Tuesday, October 2, 2012

Read to Your Child...And If You Can't Read, Listen!

The best thing your can do to help your child love books is to read to her from infancy and throughout childhood.  There is something special about the time when everything stops or just pauses for reading, whether it is morning, noon, afternoon, or evening.  It helps create a rhythm and ritual to the day.  My youngest son has an early start to school, and his father helps him get going by reading 10 or 15 minutes from his current favorite.  I might pick it up to read to him at some point during the day, but he ends the day with his father again reading to him.  What a nice way to bookend the day!

I wish we had more such times, but we are often on the go.  As much as I love reading blogs about moms homeschooling their six children on a farm (my favorite is Ann Voskamp's A Holy Experience) that is not my life and probably not yours.  Most of us live in a city or in the suburbs and send our children to public schools.  Even if we are stay-at-home moms, our lives are busy and technology is part of them.  I spend far too much time in the car ferrying my childen to school, sports, and errands.
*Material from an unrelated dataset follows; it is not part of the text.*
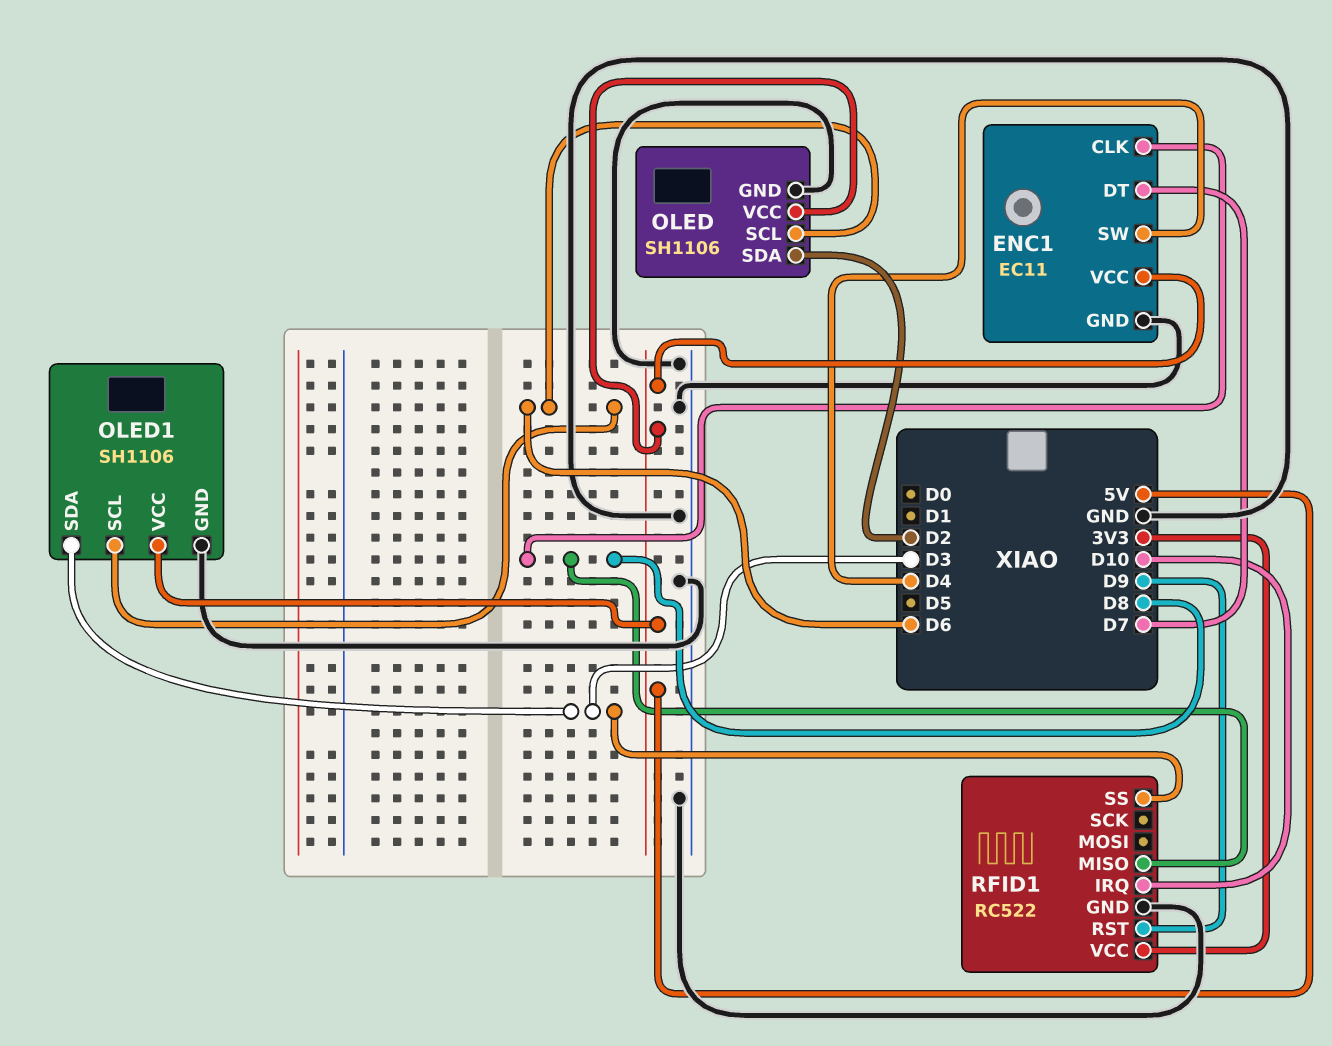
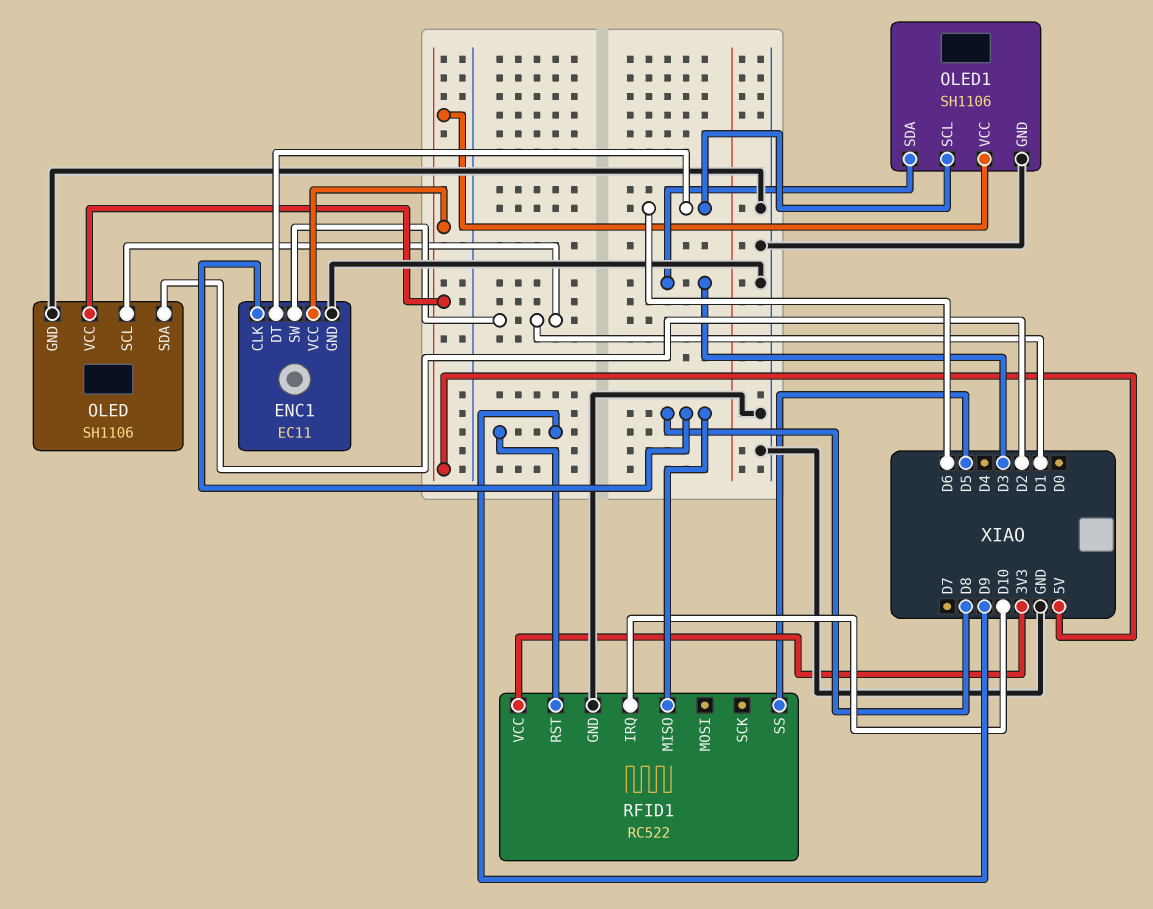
ENC1 pin DT: D7 -> D6
ENC1 pin SW: D4 -> D1
OLED pin SCL: D6 -> D1
RFID1 pin SS: D3 -> D5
Audiobooks have been the next best thing to reading aloud and have made our time in the car more than just moving from one place to another.  We had started reading Harry Potter aloud to our oldest years ago, but after having been kept captive through the fourth book, we checked out the following books from the library on CD.  If your child has a large difference between the books that he can enjoy and the books he can decode, audiobooks help him keep his language skills progressing.  Even if there is no deficit, hearing books aloud in the car is a way to enjoy time together on the road.